His entire existence seems to revolve around saving the citizens of his city from the sinister and elaborate plans of Megamind (voiced by Will Ferrell), who is basically a very unsuccessful large-scale prankster-slash-terrorist.

Or, to look at it another way, Metro Man's life consists of helping fight the monster he helped create, solving crises that could have been completely avoided had he only been a little nicer to his childhood counterpart. (A point, I might add, that the film never really examines beyond the first 20 minutes.)

As for Megamind, his entire life revolves around destroying Metro Man . . . which, when early in the film he finally accomplishes - to even his own stunning surprise - leaves him in complete control of Metro City, and therefore without any reason for being.

The main problem with Megamind from that point on is that we realize it plays much better as a loose parody of superhero films than it does as its own superhero (er, supervillain) film. Once it gets into its formulaic plot machinations, it runs out of steam and ends up resembling pretty much every other DreamWorks Animation movie. The bulk of the film's most interesting development - a depressed Megamind's complicated scheme to create a superhero for him to fight - is handled in a bland and disappointing montage, almost as if we're supposed to be in a rush to get to an action-packed third act.

And even that character, Titan (voiced by Jonah Hill), seems like a knock-off of the much more fully realized Syndrome - the spurned child-turned-villain from The Incredibles - not only in personality and character details, but hairstyle, too.

The underwhelming Titan storyline - which takes up the entire second half of Megamind - turns what would have been a good movie into kind of a frustrating action/parody hybrid that ignores what it does best in favor of fulfilling the most basic of genre expectations.
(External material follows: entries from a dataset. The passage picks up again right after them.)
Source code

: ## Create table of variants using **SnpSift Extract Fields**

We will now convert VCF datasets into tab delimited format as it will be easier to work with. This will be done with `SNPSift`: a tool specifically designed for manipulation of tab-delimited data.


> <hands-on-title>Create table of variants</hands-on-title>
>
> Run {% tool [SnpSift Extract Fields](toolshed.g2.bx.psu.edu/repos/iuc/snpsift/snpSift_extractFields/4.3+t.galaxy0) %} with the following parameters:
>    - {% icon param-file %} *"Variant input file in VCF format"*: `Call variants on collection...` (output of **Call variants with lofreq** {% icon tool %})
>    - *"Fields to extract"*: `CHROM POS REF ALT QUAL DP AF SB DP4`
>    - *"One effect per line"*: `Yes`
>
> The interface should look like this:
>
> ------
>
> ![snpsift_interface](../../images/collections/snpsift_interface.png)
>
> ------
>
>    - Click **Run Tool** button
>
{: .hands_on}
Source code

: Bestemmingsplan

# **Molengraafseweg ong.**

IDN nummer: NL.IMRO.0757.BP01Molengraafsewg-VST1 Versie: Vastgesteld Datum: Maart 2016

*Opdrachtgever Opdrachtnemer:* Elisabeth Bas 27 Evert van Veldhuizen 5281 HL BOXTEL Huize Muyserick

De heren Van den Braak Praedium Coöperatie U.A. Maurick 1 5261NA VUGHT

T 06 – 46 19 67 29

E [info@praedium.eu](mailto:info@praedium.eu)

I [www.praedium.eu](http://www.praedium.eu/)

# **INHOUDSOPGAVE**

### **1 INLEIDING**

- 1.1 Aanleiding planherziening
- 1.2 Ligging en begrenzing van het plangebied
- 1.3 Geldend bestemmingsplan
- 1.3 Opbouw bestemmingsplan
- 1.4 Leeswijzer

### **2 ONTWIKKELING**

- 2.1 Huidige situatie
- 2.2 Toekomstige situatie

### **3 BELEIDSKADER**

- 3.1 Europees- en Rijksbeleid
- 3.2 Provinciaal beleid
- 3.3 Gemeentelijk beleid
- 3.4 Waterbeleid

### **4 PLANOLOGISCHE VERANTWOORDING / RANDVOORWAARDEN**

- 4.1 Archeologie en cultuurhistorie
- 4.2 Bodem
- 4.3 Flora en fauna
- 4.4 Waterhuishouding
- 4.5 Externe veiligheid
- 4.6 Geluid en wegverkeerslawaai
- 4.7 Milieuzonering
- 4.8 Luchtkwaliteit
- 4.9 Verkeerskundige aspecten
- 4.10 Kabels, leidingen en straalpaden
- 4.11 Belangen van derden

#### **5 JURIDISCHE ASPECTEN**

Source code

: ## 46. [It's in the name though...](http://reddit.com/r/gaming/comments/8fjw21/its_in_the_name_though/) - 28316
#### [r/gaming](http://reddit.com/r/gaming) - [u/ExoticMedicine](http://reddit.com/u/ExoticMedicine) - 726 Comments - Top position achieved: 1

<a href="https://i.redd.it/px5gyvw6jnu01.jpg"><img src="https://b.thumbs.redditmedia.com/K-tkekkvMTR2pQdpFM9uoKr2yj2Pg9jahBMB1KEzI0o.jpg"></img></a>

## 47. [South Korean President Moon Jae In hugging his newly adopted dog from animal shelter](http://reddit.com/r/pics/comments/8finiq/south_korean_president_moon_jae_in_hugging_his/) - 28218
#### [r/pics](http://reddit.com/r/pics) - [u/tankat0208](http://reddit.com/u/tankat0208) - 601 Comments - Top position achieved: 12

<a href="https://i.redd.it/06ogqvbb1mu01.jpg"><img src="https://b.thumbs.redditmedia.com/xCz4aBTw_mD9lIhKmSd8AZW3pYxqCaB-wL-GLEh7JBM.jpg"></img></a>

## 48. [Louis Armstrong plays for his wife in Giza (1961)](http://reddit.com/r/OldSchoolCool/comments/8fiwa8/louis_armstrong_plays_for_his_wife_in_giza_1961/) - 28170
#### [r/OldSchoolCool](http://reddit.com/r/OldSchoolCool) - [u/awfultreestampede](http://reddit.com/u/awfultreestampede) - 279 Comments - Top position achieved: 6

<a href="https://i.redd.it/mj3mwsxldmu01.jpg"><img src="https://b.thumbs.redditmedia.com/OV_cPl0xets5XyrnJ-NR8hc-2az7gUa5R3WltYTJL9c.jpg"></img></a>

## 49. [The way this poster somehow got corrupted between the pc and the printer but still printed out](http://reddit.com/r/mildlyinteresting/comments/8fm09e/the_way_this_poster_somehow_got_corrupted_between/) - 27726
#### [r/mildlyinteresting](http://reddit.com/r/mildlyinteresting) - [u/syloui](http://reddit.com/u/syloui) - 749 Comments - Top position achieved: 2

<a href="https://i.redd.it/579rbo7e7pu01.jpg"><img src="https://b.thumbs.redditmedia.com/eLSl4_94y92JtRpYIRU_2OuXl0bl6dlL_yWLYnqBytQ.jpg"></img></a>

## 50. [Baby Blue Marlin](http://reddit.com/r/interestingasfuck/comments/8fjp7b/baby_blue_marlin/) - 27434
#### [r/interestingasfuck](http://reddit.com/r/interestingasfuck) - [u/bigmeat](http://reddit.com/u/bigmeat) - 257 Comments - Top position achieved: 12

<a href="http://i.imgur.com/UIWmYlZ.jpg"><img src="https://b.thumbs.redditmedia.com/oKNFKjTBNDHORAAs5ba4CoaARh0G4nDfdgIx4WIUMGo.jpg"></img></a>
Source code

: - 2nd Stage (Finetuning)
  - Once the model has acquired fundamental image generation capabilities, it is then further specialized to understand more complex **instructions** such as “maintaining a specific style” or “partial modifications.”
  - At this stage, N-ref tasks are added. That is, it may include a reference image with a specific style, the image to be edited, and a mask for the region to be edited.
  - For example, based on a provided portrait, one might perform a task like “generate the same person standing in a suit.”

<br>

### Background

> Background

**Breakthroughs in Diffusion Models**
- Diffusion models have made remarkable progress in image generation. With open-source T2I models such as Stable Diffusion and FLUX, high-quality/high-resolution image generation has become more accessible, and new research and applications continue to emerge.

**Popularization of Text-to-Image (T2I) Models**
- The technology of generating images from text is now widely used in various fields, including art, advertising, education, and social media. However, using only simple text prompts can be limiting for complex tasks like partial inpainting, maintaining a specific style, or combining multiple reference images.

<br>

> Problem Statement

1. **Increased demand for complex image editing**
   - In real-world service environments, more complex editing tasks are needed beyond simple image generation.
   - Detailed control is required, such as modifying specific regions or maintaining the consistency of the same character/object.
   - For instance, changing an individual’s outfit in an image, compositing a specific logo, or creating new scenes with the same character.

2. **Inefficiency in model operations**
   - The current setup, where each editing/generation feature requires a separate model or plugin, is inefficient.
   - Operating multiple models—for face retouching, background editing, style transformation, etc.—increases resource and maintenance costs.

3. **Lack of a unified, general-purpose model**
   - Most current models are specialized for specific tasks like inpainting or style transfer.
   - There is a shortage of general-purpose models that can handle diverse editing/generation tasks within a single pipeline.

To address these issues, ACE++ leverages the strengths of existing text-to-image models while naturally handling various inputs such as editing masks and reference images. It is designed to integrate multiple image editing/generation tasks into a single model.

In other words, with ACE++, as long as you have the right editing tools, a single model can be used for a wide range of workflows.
There are still some great touches thrown in - like Megamind's hilariously pretentious mispronunciation of words (he pronounces Metro City as a combination of "Metropolis" and "atrocity"), or his one-line explanation of what separates a villain from a supervillain, or the "No You Can't" posters - and the voice cast, including the great Tina Fey as perennial kidnap victim Roxanne Ritchie, does a fine job. But too often we get the feeling we're watching a paint-by-numbers action-comedy instead of a movie comfortable in its own skin.